**Given text**
......

Since the findings reported in this Science paper suggest that only about 0.5-percent of Neanderthal genome differs from the human genome, focusing scientific attention on those sequences promises to be more efficient and cost-effective than trying to directly sequence the entire Neanderthal genome. Also, the metagenomic library approach enables scientists to obtain specific sequences from multiple Neanderthal specimens precisely and without having to generate lots of random sequences.
For the results reported in their Science paper, Rubin and Noonan and their colleagues extracted all the DNA in the femur bone of a 38,000-year-old male Neanderthal specimen from Vindija, Croatia. Using a combination of the sequencing technologies deployed in the Human Genome Project, plus a new massively parallel pyrosequencing technology, in which enormous amounts of DNA sequence is rapidly and inexpensively generated, they were able to recover 65,250 base pairs of Neanderthal DNA from the approximately 6 million base pairs of contaminating DNA in the fossil. A critical factor in helping to confirm that the recovered DNA was Neanderthal rather than human was the short length of the individual Neanderthal sequences.

......

**Listed records**
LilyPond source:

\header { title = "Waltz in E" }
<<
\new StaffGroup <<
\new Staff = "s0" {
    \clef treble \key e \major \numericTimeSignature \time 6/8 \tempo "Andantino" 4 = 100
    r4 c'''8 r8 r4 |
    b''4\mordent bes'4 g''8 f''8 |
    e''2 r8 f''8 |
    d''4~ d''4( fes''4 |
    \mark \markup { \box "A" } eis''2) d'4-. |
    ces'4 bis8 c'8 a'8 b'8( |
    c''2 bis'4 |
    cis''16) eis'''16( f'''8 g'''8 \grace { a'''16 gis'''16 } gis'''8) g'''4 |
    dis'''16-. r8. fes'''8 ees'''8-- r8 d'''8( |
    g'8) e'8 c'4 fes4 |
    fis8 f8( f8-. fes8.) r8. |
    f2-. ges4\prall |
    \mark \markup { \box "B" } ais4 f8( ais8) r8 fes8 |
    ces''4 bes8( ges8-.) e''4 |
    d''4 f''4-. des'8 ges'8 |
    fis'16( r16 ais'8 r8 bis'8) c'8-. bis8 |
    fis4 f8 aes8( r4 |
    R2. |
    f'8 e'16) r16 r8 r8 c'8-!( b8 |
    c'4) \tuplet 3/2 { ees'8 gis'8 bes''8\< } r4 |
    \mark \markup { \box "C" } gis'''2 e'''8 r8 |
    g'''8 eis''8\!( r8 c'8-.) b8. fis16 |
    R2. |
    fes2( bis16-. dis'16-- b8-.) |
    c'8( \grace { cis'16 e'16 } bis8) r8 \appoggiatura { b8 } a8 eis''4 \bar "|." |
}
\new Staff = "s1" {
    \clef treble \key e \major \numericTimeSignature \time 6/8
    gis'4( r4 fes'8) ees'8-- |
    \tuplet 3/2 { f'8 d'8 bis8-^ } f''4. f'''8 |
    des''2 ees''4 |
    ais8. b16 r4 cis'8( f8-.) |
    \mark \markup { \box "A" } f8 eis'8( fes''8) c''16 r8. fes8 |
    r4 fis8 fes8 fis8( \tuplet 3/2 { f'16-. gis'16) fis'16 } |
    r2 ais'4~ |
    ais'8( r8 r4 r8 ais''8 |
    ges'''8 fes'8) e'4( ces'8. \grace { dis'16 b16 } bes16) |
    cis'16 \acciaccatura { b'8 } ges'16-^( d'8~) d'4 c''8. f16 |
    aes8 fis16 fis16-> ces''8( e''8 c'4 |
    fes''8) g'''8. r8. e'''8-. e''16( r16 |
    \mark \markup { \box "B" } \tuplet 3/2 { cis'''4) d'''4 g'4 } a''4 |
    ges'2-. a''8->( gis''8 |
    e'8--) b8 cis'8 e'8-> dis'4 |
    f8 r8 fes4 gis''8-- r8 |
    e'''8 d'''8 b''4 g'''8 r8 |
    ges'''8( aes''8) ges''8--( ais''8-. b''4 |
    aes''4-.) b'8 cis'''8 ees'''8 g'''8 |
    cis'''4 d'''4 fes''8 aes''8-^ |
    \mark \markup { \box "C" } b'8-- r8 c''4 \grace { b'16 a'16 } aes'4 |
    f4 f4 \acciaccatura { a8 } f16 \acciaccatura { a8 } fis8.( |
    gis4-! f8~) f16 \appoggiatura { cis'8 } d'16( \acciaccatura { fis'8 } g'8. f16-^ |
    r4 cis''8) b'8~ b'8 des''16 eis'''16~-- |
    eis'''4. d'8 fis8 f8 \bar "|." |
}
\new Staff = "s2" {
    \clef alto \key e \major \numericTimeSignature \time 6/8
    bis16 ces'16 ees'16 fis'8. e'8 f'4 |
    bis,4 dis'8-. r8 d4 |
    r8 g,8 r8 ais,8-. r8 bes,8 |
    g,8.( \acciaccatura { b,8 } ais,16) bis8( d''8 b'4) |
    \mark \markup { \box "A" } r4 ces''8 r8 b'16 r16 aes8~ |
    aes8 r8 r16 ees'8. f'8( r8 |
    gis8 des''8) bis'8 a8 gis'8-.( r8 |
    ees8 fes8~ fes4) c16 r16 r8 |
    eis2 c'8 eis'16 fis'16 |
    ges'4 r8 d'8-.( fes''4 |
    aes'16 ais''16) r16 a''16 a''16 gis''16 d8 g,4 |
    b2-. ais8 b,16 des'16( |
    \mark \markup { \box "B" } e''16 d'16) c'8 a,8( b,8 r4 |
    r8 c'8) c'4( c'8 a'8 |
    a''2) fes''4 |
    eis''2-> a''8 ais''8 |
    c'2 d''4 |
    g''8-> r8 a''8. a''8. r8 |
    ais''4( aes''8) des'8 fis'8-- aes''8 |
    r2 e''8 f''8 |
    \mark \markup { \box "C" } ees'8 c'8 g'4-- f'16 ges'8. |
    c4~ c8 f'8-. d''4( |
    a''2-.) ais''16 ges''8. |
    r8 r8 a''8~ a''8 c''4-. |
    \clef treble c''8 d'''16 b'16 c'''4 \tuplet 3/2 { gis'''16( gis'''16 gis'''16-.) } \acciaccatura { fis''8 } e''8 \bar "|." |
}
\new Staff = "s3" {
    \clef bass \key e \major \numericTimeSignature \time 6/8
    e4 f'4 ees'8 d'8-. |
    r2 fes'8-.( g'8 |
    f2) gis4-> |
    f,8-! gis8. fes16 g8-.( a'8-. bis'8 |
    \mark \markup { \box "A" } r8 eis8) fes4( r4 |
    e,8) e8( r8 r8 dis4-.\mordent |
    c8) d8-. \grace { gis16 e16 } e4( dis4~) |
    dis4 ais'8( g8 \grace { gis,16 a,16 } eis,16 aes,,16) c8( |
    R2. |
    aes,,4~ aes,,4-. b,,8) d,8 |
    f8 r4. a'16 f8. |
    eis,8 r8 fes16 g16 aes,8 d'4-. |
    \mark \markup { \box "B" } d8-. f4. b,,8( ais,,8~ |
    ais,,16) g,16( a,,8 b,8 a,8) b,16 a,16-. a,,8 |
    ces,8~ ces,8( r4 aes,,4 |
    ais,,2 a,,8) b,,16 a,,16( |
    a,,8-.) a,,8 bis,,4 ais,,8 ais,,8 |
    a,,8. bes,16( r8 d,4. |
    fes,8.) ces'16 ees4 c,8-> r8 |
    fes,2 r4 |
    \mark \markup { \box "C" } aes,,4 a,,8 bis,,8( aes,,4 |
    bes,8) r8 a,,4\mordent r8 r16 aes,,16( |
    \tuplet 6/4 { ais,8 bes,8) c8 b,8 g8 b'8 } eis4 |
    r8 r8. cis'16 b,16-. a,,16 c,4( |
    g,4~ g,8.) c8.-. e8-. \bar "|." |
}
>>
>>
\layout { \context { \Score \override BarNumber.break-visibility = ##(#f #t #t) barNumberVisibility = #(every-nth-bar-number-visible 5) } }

......

**Exercise instructions**
A. In the passage on Neanderthal DNA, how many base pairs of Neanderthal DNA were recovered from the fossil?
B. Extend the passage on Neanderthal DNA, picking up after its final sentence.

**Responses to the exercise**
A. 65,250 base pairs.

B.
Said Rubin, "We determined that the ancient DNA fragments from Neanderthal in the sample were about 50 to 70 base pairs in length, compared to the hundreds to thousands of base pair lengths of contemporary human DNA that could have contaminated the fossil. This makes sense because modern human DNA wouldn't have suffered the 38,000 years of insults that the Neanderthal DNA experienced."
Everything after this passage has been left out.